2002年2月8日朝日新聞尾張近郊版

春日井の産廃計画 汚染調査実施求める
ダイオキシン類 松の葉で分析
 「既に基準超過状態」

 ダイオキシン類による大気汚染を松の葉で調べる手法で、名古屋市守山区の住民らが昨年取り組んだ調査結果がまとまった。住民らは、庄内川を挟んで同区に隣接する春日井市松河戸町で計画されている産廃中間処理施設の建設に反対しているグループで、名古屋市に7日、「現状でも環境基準を超えているのは確実」として詳細な調査の実施などを求めた。

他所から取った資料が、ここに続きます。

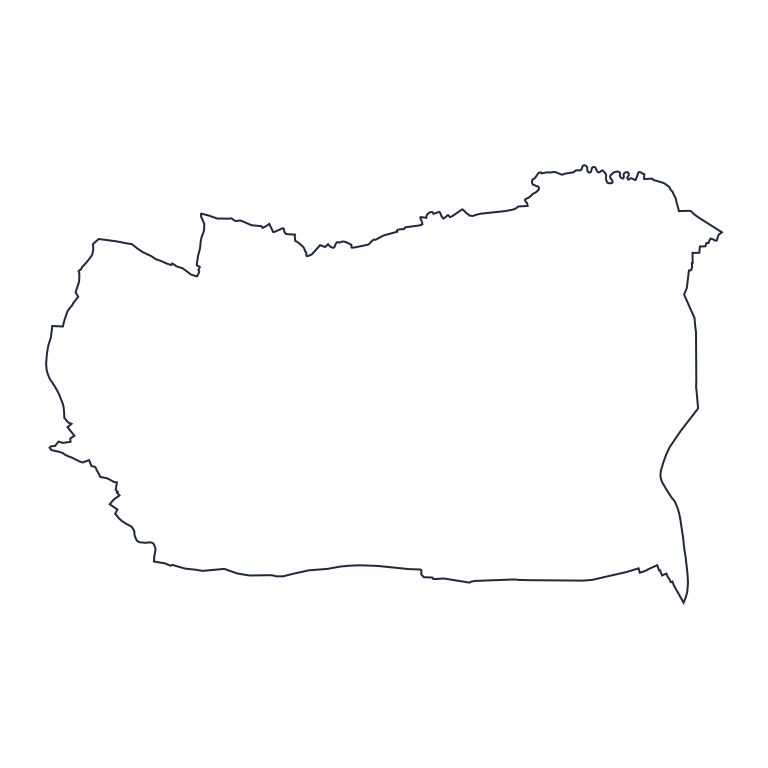 the district of Phak Hai, Phra Nakhon Si Ayutthaya, Thailand
{"feature_id": "78962969B77944548728252", "entity_name": "Phak Hai", "entity_type": "district", "adm_level": 2, "iso_a3": "THA", "parent_name": "Thailand", "parent_adm1": "Phra Nakhon Si Ayutthaya", "projection": "albers", "projection_center": [100.331, 14.454], "detail": "fine", "context": "isolated", "style": "outline", "palette": "slate", "viewbox_px": 768, "rotation_deg": 0, "n_neighbors": 0, "source": "geoboundaries", "source_scale": "gbopen_adm2", "svg_char_len": 6058}
<svg xmlns="http://www.w3.org/2000/svg" viewBox="0 0 768 768"><path d="M698.1,408.4L696.5,390.2L696.1,387.4L696.3,380.1L696.0,332.0L695.4,328.2L694.5,318.0L684.1,294.6L686.8,288.1L688.9,270.5L689.1,270.3L690.8,270.4L692.1,267.7L691.9,263.0L692.7,262.9L692.5,252.9L699.3,252.8L699.9,246.5L705.4,246.3L706.5,243.0L708.5,243.0L709.4,240.4L710.1,239.7L710.5,238.6L712.8,239.2L715.3,240.6L716.0,240.7L716.8,240.4L718.5,234.9L721.9,232.3L699.7,218.2L694.4,214.5L691.0,211.2L688.9,210.8L678.9,211.1L678.1,207.7L676.6,202.6L675.8,198.5L673.4,194.0L673.0,192.4L670.7,189.8L669.3,187.0L664.6,183.5L662.4,182.6L653.5,180.0L652.1,178.6L644.2,179.1L644.0,178.9L644.4,174.3L642.4,173.5L641.1,172.5L639.8,172.1L638.8,172.2L638.2,172.7L637.3,175.8L635.6,180.0L634.7,179.9L631.8,178.4L631.0,178.2L630.2,178.4L629.0,179.6L628.0,179.4L627.2,177.8L628.7,175.3L628.8,173.7L628.1,172.6L627.0,172.1L625.8,172.3L624.9,172.7L624.0,173.5L623.6,174.7L623.8,177.2L623.6,177.9L623.2,178.4L622.4,178.5L620.8,177.5L620.0,176.3L619.8,175.1L620.1,173.4L619.7,172.6L619.0,171.9L617.3,171.5L616.0,171.7L614.5,172.2L613.2,173.0L610.9,174.9L610.2,176.1L610.1,176.9L610.5,178.1L612.2,180.3L612.6,182.1L612.2,182.8L611.5,183.2L610.0,183.3L608.4,183.1L607.5,182.7L607.0,182.1L606.1,179.6L605.9,177.3L606.2,175.9L606.0,174.5L604.6,172.3L602.8,170.5L602.4,170.4L601.9,170.5L599.4,172.3L598.2,172.3L597.3,171.6L595.4,167.7L594.6,167.0L593.8,166.9L592.6,167.3L592.1,167.8L591.0,171.6L590.6,172.2L590.0,172.5L588.8,172.4L587.7,171.5L587.4,170.8L587.2,168.0L586.8,166.7L585.9,165.8L584.6,165.3L583.3,165.5L582.7,166.2L582.2,167.1L581.6,169.3L580.8,170.1L579.4,170.4L576.2,170.3L573.1,172.4L566.6,173.4L565.0,173.7L562.4,174.7L561.4,174.5L555.9,172.3L554.1,171.9L550.7,172.5L546.9,172.3L541.7,173.4L541.3,173.2L540.8,172.3L538.8,172.8L538.3,173.2L535.0,178.0L532.2,179.9L532.0,181.4L532.2,183.1L532.8,184.6L534.2,185.0L535.7,185.8L538.1,186.5L539.0,187.7L538.9,189.0L538.2,190.2L536.5,191.8L535.4,192.6L532.8,193.9L531.0,195.8L528.7,197.6L525.3,199.2L525.1,200.7L527.2,203.4L527.6,206.0L519.0,206.4L518.1,206.7L515.2,208.8L512.5,209.7L505.0,211.1L480.7,213.7L475.7,214.9L472.6,216.0L469.2,215.5L468.2,214.3L466.0,212.9L464.9,211.4L462.3,209.3L452.5,216.0L450.3,217.1L449.8,217.1L448.3,215.2L447.9,215.1L443.5,218.6L443.2,218.5L441.4,216.0L440.4,213.3L439.4,211.9L437.8,212.3L433.7,213.8L433.2,213.5L432.2,212.0L430.4,212.2L428.8,212.9L426.9,214.9L426.7,215.3L426.3,217.8L420.9,217.1L420.4,217.3L420.5,218.7L421.3,220.1L422.4,223.9L422.4,224.3L422.0,224.6L418.4,225.6L405.5,227.3L404.8,227.7L404.4,228.7L403.9,229.1L399.8,229.3L397.8,229.9L397.0,230.4L397.3,231.7L383.5,235.5L375.5,239.8L374.2,239.6L373.4,239.9L371.6,241.3L368.9,244.2L368.3,244.6L355.5,247.3L352.3,247.7L351.7,247.6L351.4,247.1L351.5,245.2L351.2,244.7L345.5,241.9L343.0,241.5L341.5,241.8L339.8,242.6L337.6,242.2L336.8,242.4L335.8,243.7L334.5,247.0L333.5,247.8L332.7,247.7L330.9,247.0L329.9,246.3L328.0,244.2L325.2,247.0L320.1,245.2L311.7,254.5L307.2,256.3L306.8,256.1L306.3,254.7L306.2,252.4L305.1,251.3L304.3,248.7L303.4,247.2L300.4,244.4L297.1,241.8L295.3,241.0L294.8,237.5L294.9,234.6L286.2,234.1L284.5,232.3L283.7,228.6L283.4,228.3L282.0,228.5L274.5,231.9L273.3,232.1L272.2,230.1L269.3,223.9L265.5,226.5L262.6,227.9L262.2,227.6L261.7,226.5L261.4,226.2L251.5,225.2L240.6,220.5L239.1,220.5L236.8,221.1L235.4,220.9L234.2,220.4L231.5,218.3L229.1,218.7L217.1,218.5L208.9,215.6L201.3,213.6L201.1,213.8L201.0,216.4L204.3,223.9L204.1,230.5L201.6,237.1L200.6,242.1L200.1,248.0L198.0,256.1L196.7,264.9L196.9,265.4L199.7,266.8L199.8,267.2L198.3,270.2L199.2,271.3L199.1,272.3L197.2,276.2L196.8,276.4L191.1,274.6L182.7,268.3L177.1,266.6L172.4,263.5L172.1,263.5L171.6,264.8L171.2,265.0L166.8,263.6L161.1,261.0L155.8,259.2L151.4,256.2L142.5,252.0L137.7,248.7L131.8,244.1L126.9,243.4L116.2,241.3L98.7,239.0L93.0,244.0L93.3,249.9L92.2,254.8L90.2,257.7L86.6,262.3L82.1,267.1L81.0,269.4L79.2,270.5L78.6,271.1L78.6,271.6L79.2,272.8L79.3,274.1L79.3,278.8L79.0,282.0L75.6,292.3L78.2,296.8L73.2,303.1L72.5,304.9L69.7,308.1L67.4,311.5L64.6,319.6L62.8,326.5L52.3,326.0L50.9,337.3L48.6,344.6L47.9,347.7L46.9,353.9L46.1,363.8L46.7,370.4L47.4,372.8L48.9,376.9L49.9,379.1L54.3,385.6L57.2,390.6L59.5,395.3L63.0,404.3L63.6,407.4L64.0,410.9L64.4,418.2L65.2,418.8L68.0,422.3L71.5,423.9L67.5,427.1L74.4,435.8L70.3,438.5L70.5,441.8L63.2,442.9L58.5,441.6L55.0,446.0L50.9,446.3L49.6,447.7L50.6,448.7L51.3,450.1L56.1,451.1L61.7,452.6L62.9,453.1L64.6,454.5L66.9,455.7L71.9,457.6L79.0,461.2L82.5,462.5L89.1,460.1L91.5,466.1L94.9,466.8L95.7,467.6L96.9,470.6L99.1,474.2L99.9,476.6L101.9,477.3L107.2,478.3L114.3,482.1L116.9,482.4L115.7,489.9L117.8,492.0L117.0,492.7L119.5,495.4L114.2,499.2L111.6,502.0L109.7,504.3L117.4,509.5L115.2,513.7L118.9,518.3L121.9,521.0L125.8,523.6L131.1,526.4L132.1,527.3L134.2,530.9L134.4,532.2L134.4,534.6L136.1,539.3L137.2,540.9L138.7,541.9L140.0,542.3L145.8,542.8L148.7,542.4L151.3,542.5L152.7,543.0L153.7,544.1L154.2,545.0L155.2,547.7L155.5,549.3L154.9,553.4L154.3,555.8L154.2,558.8L153.9,561.5L165.2,563.4L170.2,565.7L172.1,565.0L172.6,565.0L185.2,568.6L196.4,569.8L202.4,570.9L224.3,568.9L237.4,573.5L249.4,575.5L270.2,575.2L272.9,575.4L276.1,576.3L283.1,576.3L294.4,573.5L308.9,570.3L327.4,568.9L340.7,566.5L349.6,565.7L360.1,565.3L377.5,565.9L408.8,569.1L420.5,569.5L421.2,570.0L421.4,570.4L421.3,574.5L423.9,577.2L432.2,577.5L432.6,577.7L432.8,578.7L433.3,578.9L435.7,579.0L443.9,578.5L469.4,582.6L471.6,581.5L475.7,580.9L510.7,579.6L515.5,579.5L518.0,579.9L531.1,580.2L582.9,580.6L592.1,579.9L626.9,571.9L638.6,568.3L639.8,572.7L644.8,571.1L647.0,570.1L647.9,569.4L657.2,565.2L659.1,570.4L660.1,570.3L662.0,575.5L666.4,573.6L668.0,577.4L669.7,579.6L670.7,582.1L671.0,582.3L672.5,581.6L673.8,585.3L683.6,602.7L686.1,596.4L687.3,591.6L688.0,582.6L687.4,572.9L685.5,556.2L684.3,548.9L683.0,537.0L680.3,519.3L679.0,512.8L677.7,508.4L675.0,501.9L673.8,500.1L672.0,498.1L666.7,490.0L662.1,482.1L660.9,478.7L660.4,475.7L660.9,470.8L663.1,463.1L666.1,454.8L669.5,447.4L680.5,431.2L698.1,408.4Z" fill="none" stroke="#1e293b" stroke-width="2"/></svg>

 松葉は脂肪分が多く、脂肪に溶けやすいダイオキシン類が蓄積しやすいとされる。全国に分布するクロマツを利用した調査が、市民活動として広がっている。

 「産廃焼却施設建設をやめさせる守山の会」が、施設の建設予定地から1キロ以内の範囲で13地点の松葉を採集。環境総合研究所(東京都品川区)を通じてカナダの調査会社で分析した。

 検出された松葉1グラム当たりのダイオキシン類の量は約5・72ピコグラムピコは1兆分の1)。大気中の濃度に換算すると1立方メートル当たり約0・57ピコグラムで、環境基準の0・6ピコグラムに迫る。さらに、分類上はダイオキシン類に入る「コプラナーPCB(ポリ塩化ビフェニール)」が、この10〜30%の割合で加わるとされ、合計すると汚染は現状でも基準を上回るという。

 グループの大島良満代表は「今でも環境基準を超えているのは確実。このうえ、施設の建設は認められない」と話し、市が詳しい汚染調査を実施することや、施設の許認可権限のある県に対し、市として住民意見の反映を積極的に働きかけるよう求めた。